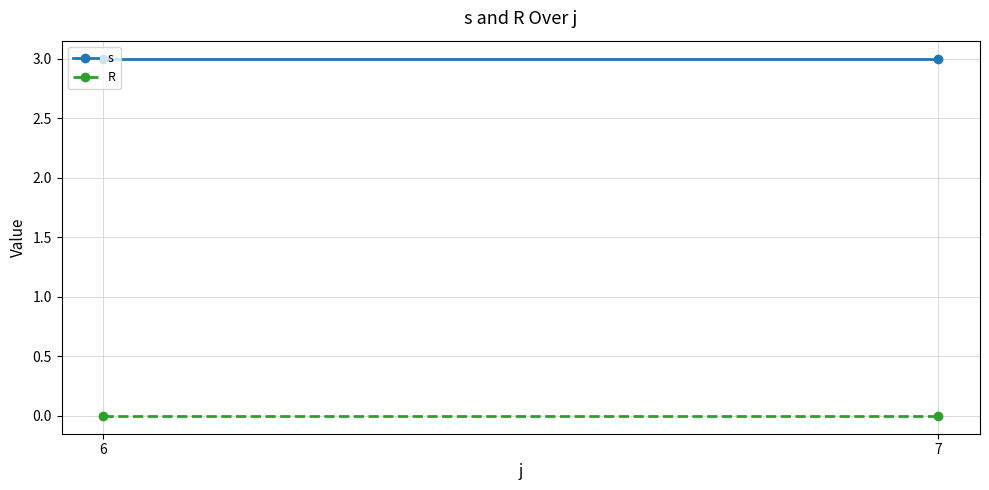

Reading left to right, extract all data points from this chart.

s: 6=3	7=3
R: 6=0	7=0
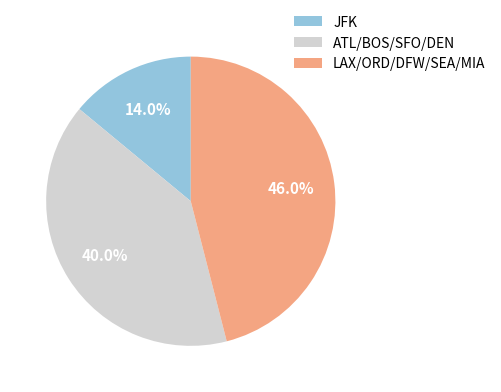

Is there a majority slice in this chart?

No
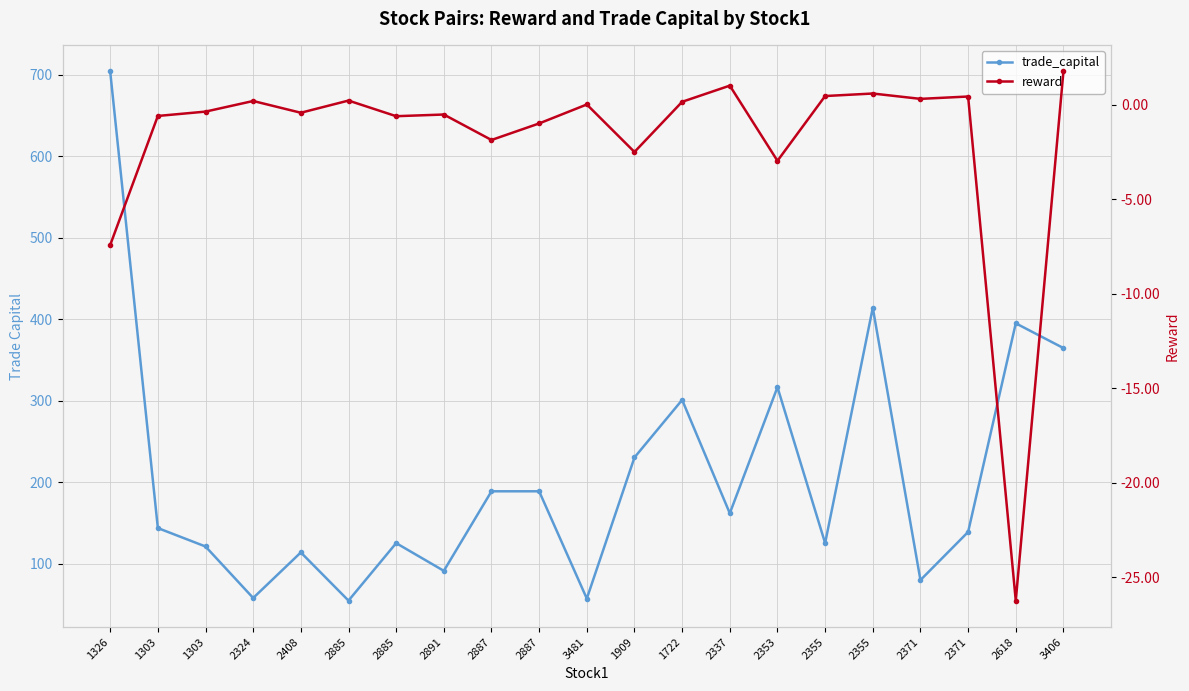

What is the lowest value of the trade_capital series?

54.7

Task to complete:
Select every line in the rows above that contains the string "this", treating uppercase and lowercase letters as distinct.

Result of the task:
Reading left to right, extract all data points from this chart.
Is there a majority slice in this chart?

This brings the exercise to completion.